Lambatnya anggaran di awal-awal tahun anggaran, menjadikan kegiatan sering tertunda dan
tidak sesuai jadwal yang diharapkan. Hal ini biasanya terjadi untuk kegiatan-kegiatan kecil di daerah
sehingga kegiatan menumpuk di akhir tahun anggaran yang mengakibatkan output dan outcome tidak
optimal. Apalagi ada anggapan bahwa “jangan sampai ada anggaran tersisa agar ada kenaikan untuk
anggaran tahun depan”, sehingga masih timbul pola tradisional, bukan lagi anggaran berbasis kinerja,
namun anggaran berbasis kegiatan.

Kesimpulan
Anggaran berbasis kinerja merupakan metode penganggaran bagi manajemen untuk
mengaitkan setiap pendanaan yang dituangkan dalam kegiatan-kegiatan dengan keluaran dan hasil
yang diharapkan termasuk efisisiensi dalam pencapaian hasil dari keluaran tersebut. Pemerintah
Indonesia telah melakukan persiapan pelaksanaan Anggaran Berbasis Kinerja dengan mengeluarkan
berbagai peraturan perundang-undangan serta petunjuk teknis dan pelaksanaannya. Berdasarkan paket
undang-undang keuangan negara terjadi perubahan mindset pengelolaan keuangan negara yang lebih
mengedepankan efisiensi dan efektivitas serta mendorong terwujudnya akuntabilitas dan transparansi.

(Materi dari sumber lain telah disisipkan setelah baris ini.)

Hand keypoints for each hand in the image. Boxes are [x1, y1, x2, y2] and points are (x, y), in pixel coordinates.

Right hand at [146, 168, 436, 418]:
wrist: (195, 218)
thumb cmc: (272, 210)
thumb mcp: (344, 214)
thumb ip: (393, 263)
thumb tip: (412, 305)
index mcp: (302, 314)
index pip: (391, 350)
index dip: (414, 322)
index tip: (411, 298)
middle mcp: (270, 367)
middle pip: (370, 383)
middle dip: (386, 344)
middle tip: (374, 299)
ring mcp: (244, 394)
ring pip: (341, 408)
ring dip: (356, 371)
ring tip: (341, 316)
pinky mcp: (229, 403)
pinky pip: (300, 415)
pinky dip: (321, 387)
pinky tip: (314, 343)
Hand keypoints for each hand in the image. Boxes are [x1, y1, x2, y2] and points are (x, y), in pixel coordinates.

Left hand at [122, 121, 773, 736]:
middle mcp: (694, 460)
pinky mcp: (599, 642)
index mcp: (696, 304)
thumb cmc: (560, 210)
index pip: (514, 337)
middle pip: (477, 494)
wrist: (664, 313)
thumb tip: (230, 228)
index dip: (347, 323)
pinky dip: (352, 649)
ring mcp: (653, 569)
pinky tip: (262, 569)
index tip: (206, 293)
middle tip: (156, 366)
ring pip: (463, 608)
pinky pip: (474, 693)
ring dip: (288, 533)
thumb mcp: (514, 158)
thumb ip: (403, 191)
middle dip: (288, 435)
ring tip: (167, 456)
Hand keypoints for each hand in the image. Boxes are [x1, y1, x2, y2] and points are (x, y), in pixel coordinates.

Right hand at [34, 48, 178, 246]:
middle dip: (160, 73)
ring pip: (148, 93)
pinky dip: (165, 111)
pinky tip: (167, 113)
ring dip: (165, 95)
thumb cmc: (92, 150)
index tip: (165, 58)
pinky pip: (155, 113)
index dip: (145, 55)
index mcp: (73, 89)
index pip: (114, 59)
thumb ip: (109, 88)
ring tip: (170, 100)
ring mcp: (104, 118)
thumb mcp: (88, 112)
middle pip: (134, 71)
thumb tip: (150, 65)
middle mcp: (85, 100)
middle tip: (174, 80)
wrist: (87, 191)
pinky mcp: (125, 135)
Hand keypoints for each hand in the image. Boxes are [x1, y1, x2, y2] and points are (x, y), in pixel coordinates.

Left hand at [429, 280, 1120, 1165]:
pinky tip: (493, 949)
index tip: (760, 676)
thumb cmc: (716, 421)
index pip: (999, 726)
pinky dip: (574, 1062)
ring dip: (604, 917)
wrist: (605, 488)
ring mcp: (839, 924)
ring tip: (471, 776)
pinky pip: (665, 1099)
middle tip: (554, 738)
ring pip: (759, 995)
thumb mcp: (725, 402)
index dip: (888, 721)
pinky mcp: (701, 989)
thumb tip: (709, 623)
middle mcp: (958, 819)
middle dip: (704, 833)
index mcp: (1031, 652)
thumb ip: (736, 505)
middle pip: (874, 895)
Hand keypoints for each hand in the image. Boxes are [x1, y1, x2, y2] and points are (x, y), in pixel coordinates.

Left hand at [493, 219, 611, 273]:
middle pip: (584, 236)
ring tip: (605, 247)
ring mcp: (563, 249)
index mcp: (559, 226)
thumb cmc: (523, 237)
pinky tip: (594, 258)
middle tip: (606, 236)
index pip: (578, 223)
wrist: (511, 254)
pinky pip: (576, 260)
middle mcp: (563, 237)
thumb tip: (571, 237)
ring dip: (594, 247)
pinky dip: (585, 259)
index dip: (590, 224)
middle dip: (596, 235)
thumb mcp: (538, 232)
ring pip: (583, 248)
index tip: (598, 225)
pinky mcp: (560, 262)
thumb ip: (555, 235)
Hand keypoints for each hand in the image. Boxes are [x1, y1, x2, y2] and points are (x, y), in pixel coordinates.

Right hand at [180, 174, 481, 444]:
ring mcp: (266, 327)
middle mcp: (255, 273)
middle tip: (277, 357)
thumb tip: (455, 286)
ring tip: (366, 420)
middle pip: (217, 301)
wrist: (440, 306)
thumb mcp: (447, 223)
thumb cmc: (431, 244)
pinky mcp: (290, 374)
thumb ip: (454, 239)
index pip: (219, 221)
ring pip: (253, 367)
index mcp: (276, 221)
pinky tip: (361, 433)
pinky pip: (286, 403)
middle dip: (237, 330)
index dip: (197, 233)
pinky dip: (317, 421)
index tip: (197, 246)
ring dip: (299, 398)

Perubahan paradigma baru seharusnya didukung oleh personalia atau sumberdaya manusia yang
handal, memiliki kompetensi yang sesuai dan memiliki kinerja yang jelas dan terukur.
Walau demikian belum semua aturan tersebut diimplementasikan dengan baik dan
konsisten. Masih kurangnya pemahaman semua pihak tentang peraturan perundang-undangan yang
berlaku dan masih lemahnya komitmen untuk melaksanakannya menjadikan implementasi anggaran
berbasis kinerja belum berjalan dengan baik. Oleh karena itu dibutuhkan kesadaran (awareness) dan
komitmen yang tinggi dari seluruh pihak untuk menerapkan anggaran berbasis kinerja ini sehingga
dapat tercipta tata kelola pemerintahan yang lebih baik (good governance).